Es mejor porque se sufre menos.
−Hermanito,
sabes que nosotros estamos para ti. Vemos por tus ojos y te acompañaremos toda
la vida sin importar la decisión que tomes…
−Lo
sé y lo agradezco pero a veces no alcanza. Lo cierto es que cambian los tiempos
y las personas; todo alrededor es diferente y uno sigue detenido.
−Es
que así es la vida. No somos seres suspendidos en el aire, felices; existe un
antes y un después que pone trampas para que podamos crecer −reflexionó Úrsula.
Para
los padres de Salvador los hijos eran un tesoro que habían cuidado con esmero,
desde el desarrollo interior hasta los aspectos más banales de la educación.
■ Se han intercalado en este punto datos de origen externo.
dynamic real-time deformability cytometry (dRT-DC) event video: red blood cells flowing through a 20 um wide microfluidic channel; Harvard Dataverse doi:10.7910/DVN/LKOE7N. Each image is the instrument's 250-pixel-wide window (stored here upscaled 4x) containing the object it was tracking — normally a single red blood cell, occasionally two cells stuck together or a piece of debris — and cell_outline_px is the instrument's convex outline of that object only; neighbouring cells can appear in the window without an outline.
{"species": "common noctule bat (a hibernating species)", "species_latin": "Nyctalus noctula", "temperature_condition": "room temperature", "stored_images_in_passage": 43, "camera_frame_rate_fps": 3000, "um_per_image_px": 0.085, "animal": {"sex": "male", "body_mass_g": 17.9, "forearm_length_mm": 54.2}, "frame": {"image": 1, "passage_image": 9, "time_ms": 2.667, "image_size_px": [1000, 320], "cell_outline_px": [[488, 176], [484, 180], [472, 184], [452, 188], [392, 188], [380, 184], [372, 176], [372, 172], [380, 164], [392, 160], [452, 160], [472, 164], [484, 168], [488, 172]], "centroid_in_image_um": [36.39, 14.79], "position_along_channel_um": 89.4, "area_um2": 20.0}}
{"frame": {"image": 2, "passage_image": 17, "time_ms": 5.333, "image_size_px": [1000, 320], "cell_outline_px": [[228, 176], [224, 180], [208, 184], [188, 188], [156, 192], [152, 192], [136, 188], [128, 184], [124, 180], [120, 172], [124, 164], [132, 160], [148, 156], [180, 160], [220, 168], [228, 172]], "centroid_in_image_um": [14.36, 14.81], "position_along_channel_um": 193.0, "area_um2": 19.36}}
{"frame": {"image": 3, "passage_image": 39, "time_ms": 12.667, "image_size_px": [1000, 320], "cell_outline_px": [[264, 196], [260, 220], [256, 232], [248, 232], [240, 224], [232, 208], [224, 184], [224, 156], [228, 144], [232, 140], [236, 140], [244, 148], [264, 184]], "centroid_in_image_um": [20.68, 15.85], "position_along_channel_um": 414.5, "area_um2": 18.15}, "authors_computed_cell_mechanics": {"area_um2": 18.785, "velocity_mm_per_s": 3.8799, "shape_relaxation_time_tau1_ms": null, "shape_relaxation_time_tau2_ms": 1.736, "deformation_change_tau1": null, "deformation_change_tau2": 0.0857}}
Debían sentarse con formalidad a la mesa con los codos pegados al cuerpo, rezar
antes de las comidas, y respetar las conversaciones de los adultos. Esa rigidez
los llevó a ser jóvenes con propósitos y metas, capaces de tomar sus propias
decisiones.
Salvador,
a los seis años, era grande porque en lugar de tener la alegría de la infancia ya sentía una angustia
impropia, como si sospechara todo lo que le esperaba o como si no tuviera
derecho a ser feliz.
−Nos
vamos; déjale un saludo a mis queridos nietos.
−Gracias
por venir.
−Recuerda
que alcanzar la paz y la felicidad depende sólo de ti. No te conformes.
−Claro,
mamá.
Más
tarde, se encerró en su escritorio. No sabía dónde ocultar su bendito revólver.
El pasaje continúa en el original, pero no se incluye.